> **RECORDS SHOWN**:
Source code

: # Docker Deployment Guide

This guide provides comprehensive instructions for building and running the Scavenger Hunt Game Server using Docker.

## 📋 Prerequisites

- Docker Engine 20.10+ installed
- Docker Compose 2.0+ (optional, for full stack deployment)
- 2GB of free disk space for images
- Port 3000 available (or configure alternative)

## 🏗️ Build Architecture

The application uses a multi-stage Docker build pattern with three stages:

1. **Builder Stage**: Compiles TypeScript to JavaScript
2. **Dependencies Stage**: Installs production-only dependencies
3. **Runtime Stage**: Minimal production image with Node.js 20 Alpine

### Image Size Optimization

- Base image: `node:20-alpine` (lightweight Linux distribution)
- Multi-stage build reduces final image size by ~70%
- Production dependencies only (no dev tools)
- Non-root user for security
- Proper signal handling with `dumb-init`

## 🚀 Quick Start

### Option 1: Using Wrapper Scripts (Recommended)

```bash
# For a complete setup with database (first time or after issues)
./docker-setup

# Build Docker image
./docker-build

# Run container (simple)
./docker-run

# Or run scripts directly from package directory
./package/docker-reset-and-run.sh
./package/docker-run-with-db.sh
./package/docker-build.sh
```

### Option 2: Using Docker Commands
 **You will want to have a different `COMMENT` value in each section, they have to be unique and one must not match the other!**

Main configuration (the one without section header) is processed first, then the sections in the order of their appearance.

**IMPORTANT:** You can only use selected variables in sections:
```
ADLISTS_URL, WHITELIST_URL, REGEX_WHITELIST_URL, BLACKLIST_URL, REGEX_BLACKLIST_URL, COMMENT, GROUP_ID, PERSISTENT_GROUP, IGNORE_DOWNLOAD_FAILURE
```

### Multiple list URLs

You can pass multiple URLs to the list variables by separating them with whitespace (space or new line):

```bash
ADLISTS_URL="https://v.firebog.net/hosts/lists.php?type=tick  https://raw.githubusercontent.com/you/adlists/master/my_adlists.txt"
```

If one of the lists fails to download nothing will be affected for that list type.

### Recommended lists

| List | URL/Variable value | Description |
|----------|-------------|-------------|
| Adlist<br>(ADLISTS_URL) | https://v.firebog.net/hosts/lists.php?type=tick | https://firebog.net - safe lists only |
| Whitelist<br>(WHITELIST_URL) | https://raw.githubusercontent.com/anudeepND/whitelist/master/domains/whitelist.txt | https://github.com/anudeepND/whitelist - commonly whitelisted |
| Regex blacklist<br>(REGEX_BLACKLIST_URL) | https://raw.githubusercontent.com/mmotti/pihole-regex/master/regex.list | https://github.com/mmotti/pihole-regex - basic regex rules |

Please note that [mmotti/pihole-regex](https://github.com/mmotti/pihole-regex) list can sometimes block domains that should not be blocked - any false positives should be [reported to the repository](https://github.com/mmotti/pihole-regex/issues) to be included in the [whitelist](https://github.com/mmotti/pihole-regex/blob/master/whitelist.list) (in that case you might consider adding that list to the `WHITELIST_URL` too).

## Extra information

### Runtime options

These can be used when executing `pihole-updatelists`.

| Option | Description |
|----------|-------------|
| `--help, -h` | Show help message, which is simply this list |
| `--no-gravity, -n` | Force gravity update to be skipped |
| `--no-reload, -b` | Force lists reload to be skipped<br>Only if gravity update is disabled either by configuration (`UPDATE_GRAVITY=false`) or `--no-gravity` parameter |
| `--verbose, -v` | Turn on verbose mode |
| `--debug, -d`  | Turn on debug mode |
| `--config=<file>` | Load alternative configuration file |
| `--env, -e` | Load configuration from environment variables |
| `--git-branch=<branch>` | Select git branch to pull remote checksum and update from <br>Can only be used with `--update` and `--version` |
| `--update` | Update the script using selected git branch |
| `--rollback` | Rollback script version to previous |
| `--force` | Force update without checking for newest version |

> **YOUR INSTRUCTIONS**:
Copy, please, every line from the start of the entries down to the line that holds "3. **Runtime Stage**: Minimal", with both of those lines included and no others.

> **RESPONSE**:
Source code

: # Docker Deployment Guide

This guide provides comprehensive instructions for building and running the Scavenger Hunt Game Server using Docker.

## 📋 Prerequisites

- Docker Engine 20.10+ installed
- Docker Compose 2.0+ (optional, for full stack deployment)
- 2GB of free disk space for images
- Port 3000 available (or configure alternative)

## 🏗️ Build Architecture

The application uses a multi-stage Docker build pattern with three stages:

1. **Builder Stage**: Compiles TypeScript to JavaScript
2. **Dependencies Stage**: Installs production-only dependencies
3. **Runtime Stage**: Minimal production image with Node.js 20 Alpine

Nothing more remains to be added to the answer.